Malaria in HIV-positive people increases HIV viral loads and constitutes an important risk factor for HIV transmission to sexual partners and to unborn babies. It has not been feasible for logistical and ethical reasons to establish whether recurrent malaria promote HIV transmission in human populations and whether an escalating HIV/AIDS problem might push the current borders of malaria endemicity into those regions with unstable malaria transmission. A team of US investigators have addressed these issues using a mathematical model.

The core assumptions of the model included the rate of HIV transmission during sexual intercourse, increase in viral load during malaria attacks of various severity, HIV-mediated susceptibility to malaria as a function of the stage of HIV progression, duration of malaria-mediated viral load increments, sexual activity during clinical and non-clinical malaria, proportion of HIV-negative and HIV-positive people developing clinical malaria, and HIV mortality in dually infected patients in areas of stable and unstable malaria.

Malaria and HIV data from Kisumu, Kenya, an area of high HIV and malaria prevalence, was entered into the model. The impact of HIV/malaria interactions on each other’s prevalence in Kisumu and other settings with varying malaria and HIV prevalence was assessed.

In Kisumu, the interaction resulted in an HIV epidemic peak 8 % higher and a malaria peak 13 % higher than the levels in a scenario with no HIV/malaria interaction. The model shows that since 1990, Kisumu alone showed an excess of 8,500 HIV infections and 980,000 malaria attacks due to the interaction. In general, malaria accelerated the spread of HIV.

In scenarios where both malaria and HIV prevalence is high, the impact of the interaction was minimal.
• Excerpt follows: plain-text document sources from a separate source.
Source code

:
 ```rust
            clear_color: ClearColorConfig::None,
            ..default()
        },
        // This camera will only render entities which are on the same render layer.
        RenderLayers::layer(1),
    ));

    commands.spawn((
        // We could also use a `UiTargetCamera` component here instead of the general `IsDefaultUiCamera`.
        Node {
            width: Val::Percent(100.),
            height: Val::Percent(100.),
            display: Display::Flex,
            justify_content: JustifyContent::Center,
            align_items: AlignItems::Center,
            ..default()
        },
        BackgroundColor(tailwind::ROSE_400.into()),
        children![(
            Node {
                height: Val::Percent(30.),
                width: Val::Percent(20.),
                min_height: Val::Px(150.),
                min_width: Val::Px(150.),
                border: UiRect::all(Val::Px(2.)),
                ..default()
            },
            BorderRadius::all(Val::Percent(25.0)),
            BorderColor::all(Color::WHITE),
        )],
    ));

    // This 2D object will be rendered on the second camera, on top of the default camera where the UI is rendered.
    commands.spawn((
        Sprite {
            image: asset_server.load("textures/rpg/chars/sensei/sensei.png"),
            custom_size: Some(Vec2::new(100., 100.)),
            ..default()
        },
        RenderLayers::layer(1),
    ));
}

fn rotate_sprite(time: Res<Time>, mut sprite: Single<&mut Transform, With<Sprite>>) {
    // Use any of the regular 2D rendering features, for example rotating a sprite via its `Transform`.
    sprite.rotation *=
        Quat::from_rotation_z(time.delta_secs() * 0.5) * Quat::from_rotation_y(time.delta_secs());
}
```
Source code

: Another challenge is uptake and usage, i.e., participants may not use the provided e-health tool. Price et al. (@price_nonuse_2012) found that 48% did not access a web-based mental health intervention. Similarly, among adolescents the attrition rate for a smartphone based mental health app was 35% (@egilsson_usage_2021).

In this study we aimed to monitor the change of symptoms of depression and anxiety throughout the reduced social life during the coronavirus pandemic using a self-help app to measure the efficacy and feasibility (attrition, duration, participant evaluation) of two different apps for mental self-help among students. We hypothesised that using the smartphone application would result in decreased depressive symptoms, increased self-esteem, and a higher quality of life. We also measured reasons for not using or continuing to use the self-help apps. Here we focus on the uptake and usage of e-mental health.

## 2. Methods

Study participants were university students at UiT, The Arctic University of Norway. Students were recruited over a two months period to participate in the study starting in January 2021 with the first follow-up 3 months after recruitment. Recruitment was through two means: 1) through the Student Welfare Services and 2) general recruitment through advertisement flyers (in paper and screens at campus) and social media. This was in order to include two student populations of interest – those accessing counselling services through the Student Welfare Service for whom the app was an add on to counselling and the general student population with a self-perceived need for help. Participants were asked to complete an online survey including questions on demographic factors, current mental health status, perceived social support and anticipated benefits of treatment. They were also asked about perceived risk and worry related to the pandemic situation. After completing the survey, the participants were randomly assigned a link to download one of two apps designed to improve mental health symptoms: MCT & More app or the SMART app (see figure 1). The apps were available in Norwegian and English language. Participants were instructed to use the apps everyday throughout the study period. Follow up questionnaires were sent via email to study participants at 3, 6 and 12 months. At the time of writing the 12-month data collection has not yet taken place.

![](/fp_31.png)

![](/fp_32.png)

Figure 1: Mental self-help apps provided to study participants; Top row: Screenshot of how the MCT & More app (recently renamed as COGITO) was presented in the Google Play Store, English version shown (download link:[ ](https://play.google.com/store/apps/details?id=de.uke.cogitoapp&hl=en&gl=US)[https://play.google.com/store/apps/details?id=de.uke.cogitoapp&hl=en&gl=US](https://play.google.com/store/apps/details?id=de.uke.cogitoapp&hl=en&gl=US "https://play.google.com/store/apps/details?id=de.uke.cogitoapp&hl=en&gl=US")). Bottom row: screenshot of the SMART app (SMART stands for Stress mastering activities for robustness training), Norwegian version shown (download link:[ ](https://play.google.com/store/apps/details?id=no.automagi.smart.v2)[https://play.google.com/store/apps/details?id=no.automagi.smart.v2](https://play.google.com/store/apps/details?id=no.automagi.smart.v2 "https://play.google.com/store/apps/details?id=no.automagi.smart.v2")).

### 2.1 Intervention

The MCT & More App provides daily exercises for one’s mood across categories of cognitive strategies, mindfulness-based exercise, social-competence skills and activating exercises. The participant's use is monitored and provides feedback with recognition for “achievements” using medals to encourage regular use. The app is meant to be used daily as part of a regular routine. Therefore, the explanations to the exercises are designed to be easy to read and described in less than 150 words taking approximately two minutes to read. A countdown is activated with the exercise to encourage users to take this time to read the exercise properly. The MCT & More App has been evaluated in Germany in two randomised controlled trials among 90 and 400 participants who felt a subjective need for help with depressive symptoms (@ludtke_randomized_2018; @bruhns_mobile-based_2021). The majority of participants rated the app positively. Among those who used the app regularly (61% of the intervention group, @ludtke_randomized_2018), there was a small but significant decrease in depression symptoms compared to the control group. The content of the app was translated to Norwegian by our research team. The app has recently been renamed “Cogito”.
However, when one baseline prevalence was high while the other was low, co-infection increased HIV or malaria prevalence. For example, in a scenario with 1 % malaria and 37.8 % HIV prevalence, co-infection increased malaria prevalence about 9 fold (to 9.2 %) while it had minimal impact on HIV prevalence (38.5%).

Thus, areas with high endemicity for one disease but a low or unstable prevalence of the other are particularly at high risk for HIV/malaria interaction. In African settings such as southern Africa with unstable malaria transmission and an escalating HIV prevalence, HIV/malaria interaction might drive malaria transmission to stability.
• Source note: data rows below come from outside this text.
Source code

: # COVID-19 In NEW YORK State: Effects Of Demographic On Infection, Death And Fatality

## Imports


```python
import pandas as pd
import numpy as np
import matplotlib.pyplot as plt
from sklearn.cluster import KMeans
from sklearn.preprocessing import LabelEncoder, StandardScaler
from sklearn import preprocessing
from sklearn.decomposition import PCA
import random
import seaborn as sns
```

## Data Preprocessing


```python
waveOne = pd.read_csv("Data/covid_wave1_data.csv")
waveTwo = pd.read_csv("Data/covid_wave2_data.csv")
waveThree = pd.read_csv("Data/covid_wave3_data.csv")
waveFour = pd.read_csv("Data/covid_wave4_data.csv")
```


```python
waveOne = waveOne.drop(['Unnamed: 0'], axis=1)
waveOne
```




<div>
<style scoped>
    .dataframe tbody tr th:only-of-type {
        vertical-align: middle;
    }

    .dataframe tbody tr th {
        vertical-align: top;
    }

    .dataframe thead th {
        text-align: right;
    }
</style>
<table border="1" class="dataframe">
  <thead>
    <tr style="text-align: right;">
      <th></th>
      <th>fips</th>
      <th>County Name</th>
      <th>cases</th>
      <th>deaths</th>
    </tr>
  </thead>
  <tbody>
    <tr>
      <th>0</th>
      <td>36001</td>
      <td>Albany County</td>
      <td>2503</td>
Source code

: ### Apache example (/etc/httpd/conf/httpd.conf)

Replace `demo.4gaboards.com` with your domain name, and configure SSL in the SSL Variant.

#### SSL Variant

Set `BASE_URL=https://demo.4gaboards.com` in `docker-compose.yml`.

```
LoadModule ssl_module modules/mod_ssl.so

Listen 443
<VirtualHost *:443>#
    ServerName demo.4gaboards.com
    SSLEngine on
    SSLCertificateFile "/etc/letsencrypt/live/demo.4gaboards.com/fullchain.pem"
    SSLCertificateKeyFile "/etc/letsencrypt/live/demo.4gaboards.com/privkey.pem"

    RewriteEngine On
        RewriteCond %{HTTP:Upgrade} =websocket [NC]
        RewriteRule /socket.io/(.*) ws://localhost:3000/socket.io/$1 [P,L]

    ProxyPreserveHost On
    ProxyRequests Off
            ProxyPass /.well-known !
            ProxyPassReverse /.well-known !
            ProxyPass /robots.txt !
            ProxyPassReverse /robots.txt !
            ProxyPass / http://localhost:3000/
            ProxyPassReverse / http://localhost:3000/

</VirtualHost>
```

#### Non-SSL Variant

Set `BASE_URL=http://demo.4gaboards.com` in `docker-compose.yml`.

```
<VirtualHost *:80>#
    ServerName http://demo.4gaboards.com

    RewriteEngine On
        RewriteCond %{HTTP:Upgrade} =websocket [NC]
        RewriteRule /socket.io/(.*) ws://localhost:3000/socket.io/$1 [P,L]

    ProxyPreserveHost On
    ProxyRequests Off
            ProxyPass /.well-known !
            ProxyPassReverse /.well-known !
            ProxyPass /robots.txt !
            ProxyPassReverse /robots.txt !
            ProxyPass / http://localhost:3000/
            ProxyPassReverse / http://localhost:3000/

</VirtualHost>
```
The model was also used to assess the impact of anti-HIV and anti-malarial interventions. Malaria treatment was more effective in reducing malaria prevalence but it had no impact on HIV prevalence; shortening the persistence of the sexual stages of malaria to less than one month practically eliminated HIV-mediated malaria prevalence.

During malaria episodes, a 36 % reduction of sexual activity removed all excess HIV prevalence. Indeed, sexual abstinence during and for 4 weeks after a malaria attack would considerably reduce HIV prevalence. However, the authors point out that since the promotion of abstinence might not be feasible, early antimalarial treatment, providing anti-mosquito protective measures, and linking health services for malaria and HIV for PLWA would be the best control strategy.

In conclusion, transient but recurrent viral load surges in PLWA which are associated with repeated malaria attacks increase HIV prevalence and fuels the spread of each other on a population level. However, effective and prompt antimalarial malaria control, alongside abstinence and condom use, might effectively curtail the increase and spread of HIV.

The study by Abu-Raddad et al is a wake up call for public health authorities in Africa and development partners to take urgent and effective measures to confront this looming public health disaster in order to meet the Millenium Development Goals.

Reference

Abu-Raddad et al. Dual infection with HIV and malaria fuels the spread of both diseases in sub-Saharan Africa. Science 314: 1603-1606, 2006.